政府の市場への介入を重視する立場としては、ジョン・メイナード・ケインズJohn Maynard Keynes, 1883-1946)が「ケインズ経済学」を打ち立てたのですが、ミルトン・フリードマンMilton Friedman, 1912-2006)が「マネタリズム」で巻き返し、現在では合理的期待形成学派や新古典派マクロ経済学といった市場経済重視の方向が有力になっているわけですね。

 

リチャード・マスグレイブ(Richard Abel Musgrave, 1910-2007)は、財政の三機能として「資源配分機能」「所得再分配機能」「経済安定化機能」を挙げました。

資源配分機能は、公共財、外部性、独占・寡占、平均費用逓減、情報非対称性などに関する「市場の失敗」に対応するためのものです。

所得再分配機能は、累進課税社会保障制度により経済的格差を是正するためのものです。

経済安定化機能は、不況時には減税や財政支出の拡大、好況時には増税財政支出の縮小を行うことで、景気変動の影響を抑えるためのものです。

 

これに対して、この授業では「体制安定化機能」「経済成長促進機能」「生活保障機能」「規制機能」の四つを挙げていました。

私は、現在においても経済安定化機能は、重要な財政機能の一つなのではないかと思っています。

しかし、これはあくまでも景気変動の影響を抑えるためのものであり、経済成長を促進するためのものではありません。

持続的な経済成長を実現するためには、国家が人的資本への投資(=教育)を行うことが必要であり、これには学校教育だけでなく職業教育も含めるべきだということなのだろうと思います。

 

国家の目的は国民を幸福にすることであり、これは経済学的には「社会的厚生関数を最大化する」と表現することができます。

この授業では、「ベンサム型社会的厚生関数」「完全平等型社会的厚生関数」「稼得能力依存型社会的厚生関数」「ロールズ型社会的厚生関数」の四つについて解説されていました。

ベンサムというのは「功利主義」で知られるジェレミ・ベンサムJeremy Bentham, 1748-1832)のことで、ロールズというのは1971年の『正義論』で知られるジョン・ロールズ(John Bordley Rawls, 1921-2002)のことです。

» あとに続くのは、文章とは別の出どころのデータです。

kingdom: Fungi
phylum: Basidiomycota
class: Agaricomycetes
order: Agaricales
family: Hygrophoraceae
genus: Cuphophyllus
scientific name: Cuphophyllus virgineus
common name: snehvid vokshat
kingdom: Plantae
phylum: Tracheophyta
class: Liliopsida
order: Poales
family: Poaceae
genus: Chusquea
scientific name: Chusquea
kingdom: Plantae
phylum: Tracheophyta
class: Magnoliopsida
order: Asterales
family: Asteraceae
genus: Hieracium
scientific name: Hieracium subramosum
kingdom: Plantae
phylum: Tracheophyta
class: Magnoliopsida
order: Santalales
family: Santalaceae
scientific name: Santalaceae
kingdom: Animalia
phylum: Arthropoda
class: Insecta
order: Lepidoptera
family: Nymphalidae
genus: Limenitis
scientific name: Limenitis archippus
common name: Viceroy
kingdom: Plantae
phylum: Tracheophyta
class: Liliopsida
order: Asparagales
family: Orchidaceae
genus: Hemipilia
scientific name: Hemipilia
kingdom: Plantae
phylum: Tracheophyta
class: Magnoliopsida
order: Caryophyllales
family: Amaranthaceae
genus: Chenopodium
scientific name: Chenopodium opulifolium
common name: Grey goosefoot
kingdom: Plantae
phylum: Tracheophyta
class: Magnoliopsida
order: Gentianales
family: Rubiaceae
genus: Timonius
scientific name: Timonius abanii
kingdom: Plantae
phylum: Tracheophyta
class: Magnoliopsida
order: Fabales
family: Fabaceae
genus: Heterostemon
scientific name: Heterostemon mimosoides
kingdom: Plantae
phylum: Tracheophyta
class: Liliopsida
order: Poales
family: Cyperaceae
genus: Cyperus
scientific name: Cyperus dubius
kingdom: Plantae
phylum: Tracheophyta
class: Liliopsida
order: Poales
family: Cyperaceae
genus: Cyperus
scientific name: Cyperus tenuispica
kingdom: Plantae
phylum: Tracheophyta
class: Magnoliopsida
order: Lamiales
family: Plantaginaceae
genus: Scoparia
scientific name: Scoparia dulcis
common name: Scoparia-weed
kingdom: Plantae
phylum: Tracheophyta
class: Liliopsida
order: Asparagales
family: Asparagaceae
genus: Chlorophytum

経済的平等度が高い順から、完全平等型→ロールズ型→ベンサム型→稼得能力依存型となるのですが、では、どの社会的厚生関数に基づいて最大化すべきなのかということは、経済学では答えを出すことができません。

 

unemployed-economics.hatenablog.jp

 

結局のところ、私たちがどのような社会を目指すべきかということは、経済学ではなく哲学の一分野である「政治哲学」で考えなくてはならないわけですね。

「経済的自由を重視するのか、経済的平等を重視するのか」「個人の利益を重視するのか、全体の利益を重視するのか」といったことは、国民一人ひとりが判断するしかなく、そのような「社会的価値の選択」の結果として国家の役割も決まってくる。

この「社会的価値の選択」について意思表示する場が、「選挙」ということになるのだろうと思います。

 

今回の授業も、とても面白かったです。

せっかく無料で視聴できるのですから、経済学や財政学に興味がある人は一度見てみることをお勧めします。